Phone calls and emails have been exchanged on the topic, and silly arguments, such as "We are more than twice your age and know of no civilized culture with that kind of superstition." This fills me with fury because their son-in-law was raised in Hawaii, and they go there all the time, and therefore their grandson is of that descent, and they apparently don't consider that civilized. Lovely. Then Matt and his mother got to have the whole exchange where Matt's mom said, "We told you we were going on vacation! You know we go on vacation on the fall! You've known for six months!" Matt retorted, "You've known her birthday for almost a year!"

The whole situation is made that much more complicated by the fact that none of this is in a vacuum - Matt's older sister and their parents have a relationship that is strained at times, and there are feelings that his sister punished his parents by keeping their grandson away from them. I don't think this is the case - except maybe as a form of self-protection, but that's the feeling that is there, and that kind of underscores every decision we make in regards to the grandparents. "Well, they didn't get to do this with K," Matt will say, and I will say, "That has nothing to do with Charlotte."

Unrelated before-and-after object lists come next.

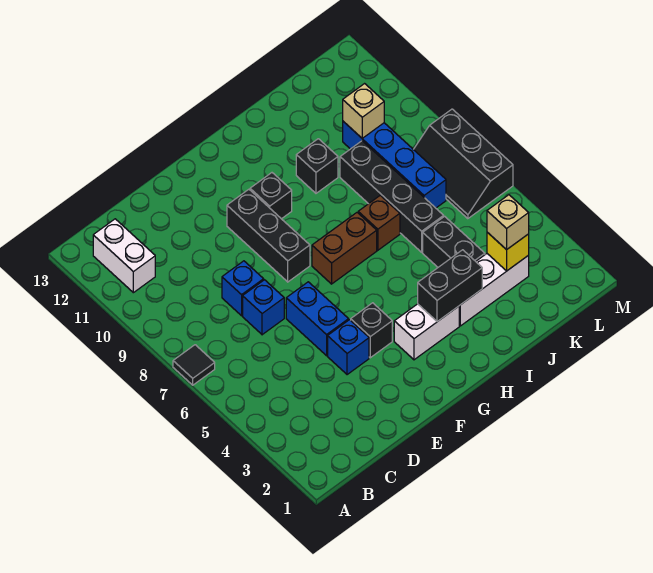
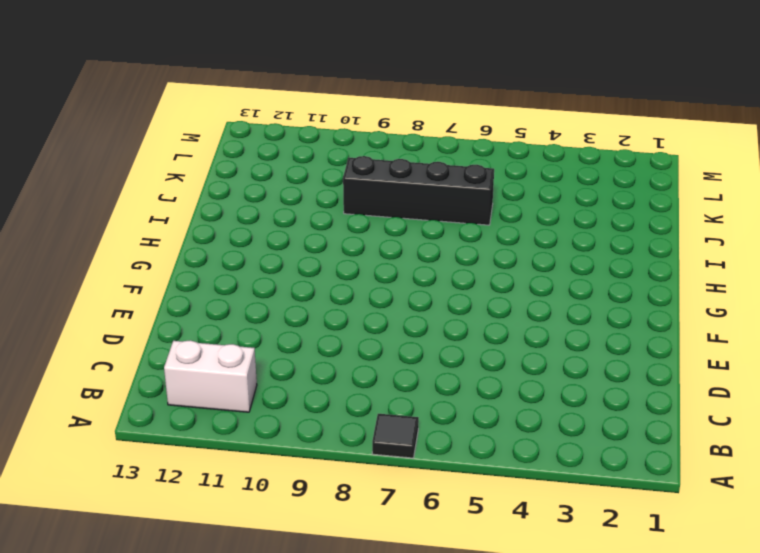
none -> blue brick D7 level 1
none -> blue brick D8 level 1
none -> blue brick E4 level 1

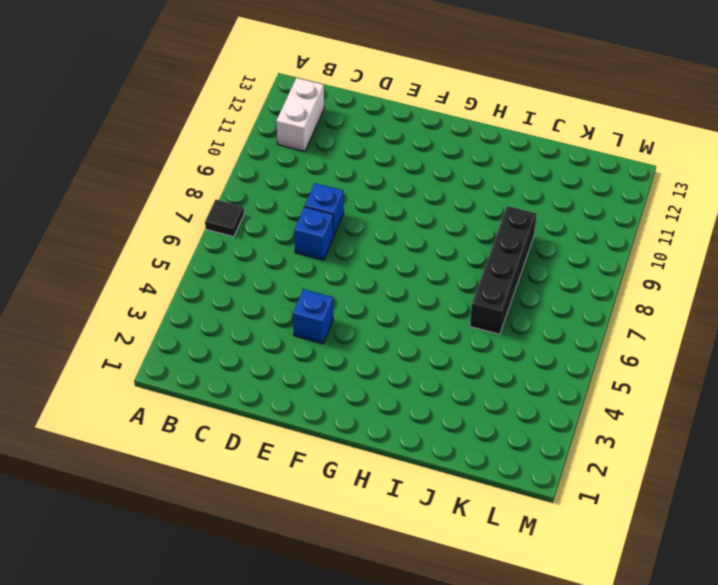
none -> blue brick E5:E6 level 1
none -> black brick F4 level 1
none -> black brick F8:F10 level 1

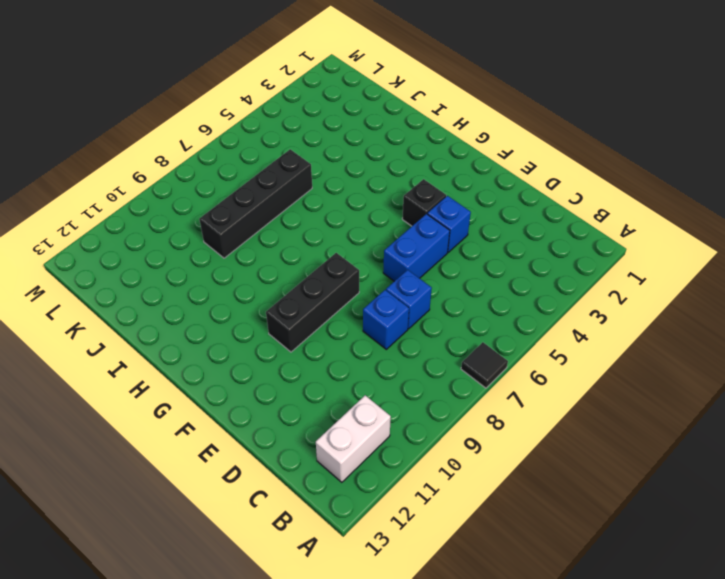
none -> white brick G3:H3 level 1
none -> brown brick G7:H7 level 1
none -> black brick G10 level 1

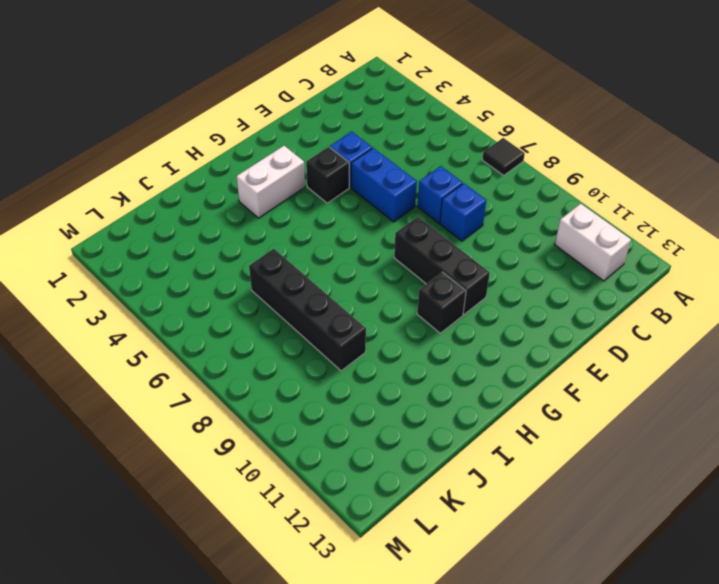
none -> brown brick G7:H7 level 1
none -> white brick I3:K3 level 1
none -> brown brick I7 level 1

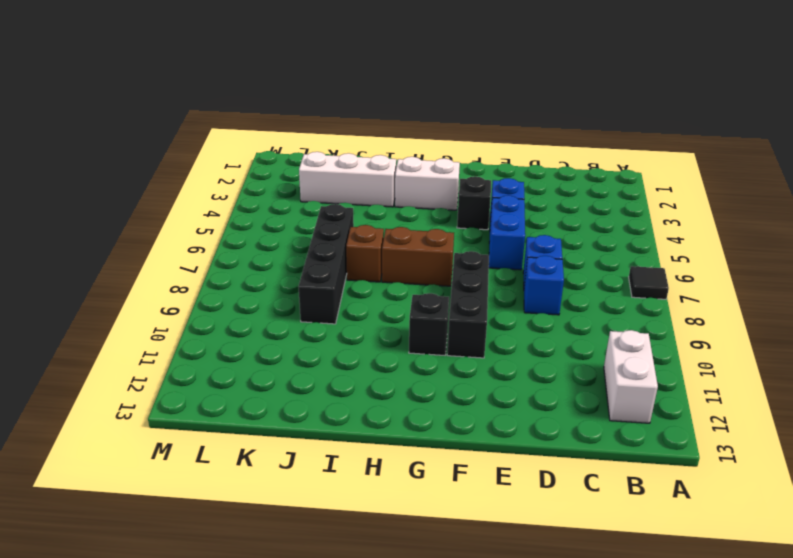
none -> black brick I10 level 1
none -> black brick J4:J5 level 1
none -> blue brick K7:K10 level 1

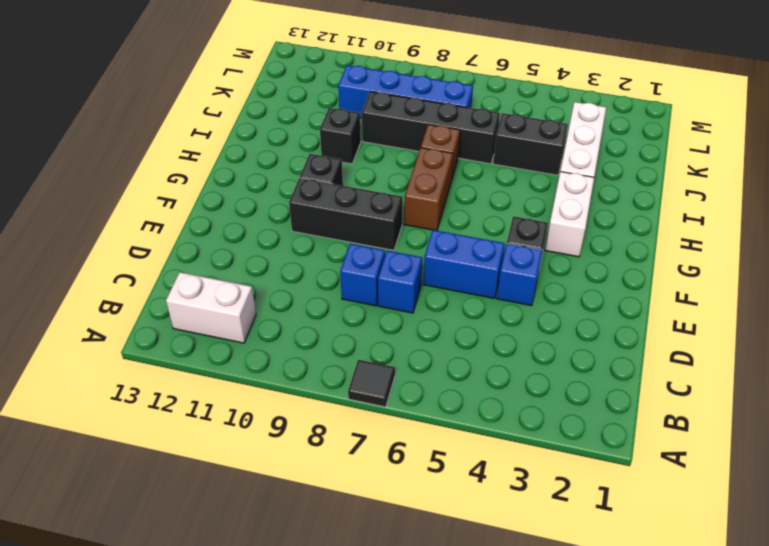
none -> black slope L6:M8 level 1 top M
none -> black brick H3:I3 level 2
none -> yellow brick K3 level 2

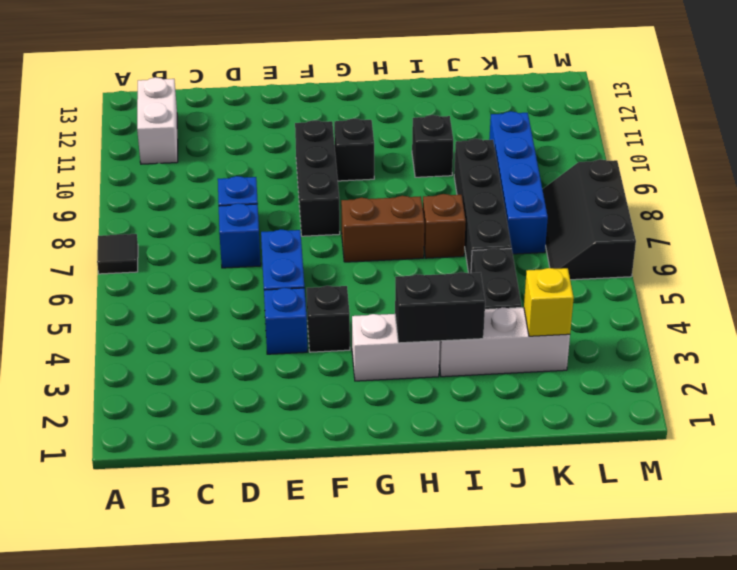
none -> tan brick K10 level 2
none -> tan brick K3 level 3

A dangerous precedent has been set. Because Matt feels like he needs to make up for what is interpreted as various slights on his sister's part, we've bent over backwards to accomodate them over and over. Unfortunately, they see it as their due, not as something special that we're doing for them. As a result, whenever our opinions diverge from theirs, they take it as a personal insult, and an added layer of "ungrateful child."
I don't need this from 2 out of 3 sets of parents - this sucks. Every time there is something special, a holiday, a christening, a birthday, we have to way out the needs of 3 different sets of grandparents, in the interest of fairness, and our preferences get pushed to the end of the list. It's easy to do that, because right now Charlotte's little, and she seriously doesn't care what happens as long as she has Mumma and Daddy with her. She doesn't know that her christening got re-arranged, that her maternal grandfather constantly chooses his second family over her, and that her paternal grandparents will never be happy with her parent's decisions. So it's easy to try and make everyone happy while wearing ourselves down to a nubbin.

But enough is enough. We are her parents, and we are allowed to decide what to do based on whatever we want. We also have to be prepared to weather the storm based on our decisions, and that's a little hard to deal with. I guess that's what it really means to grow up.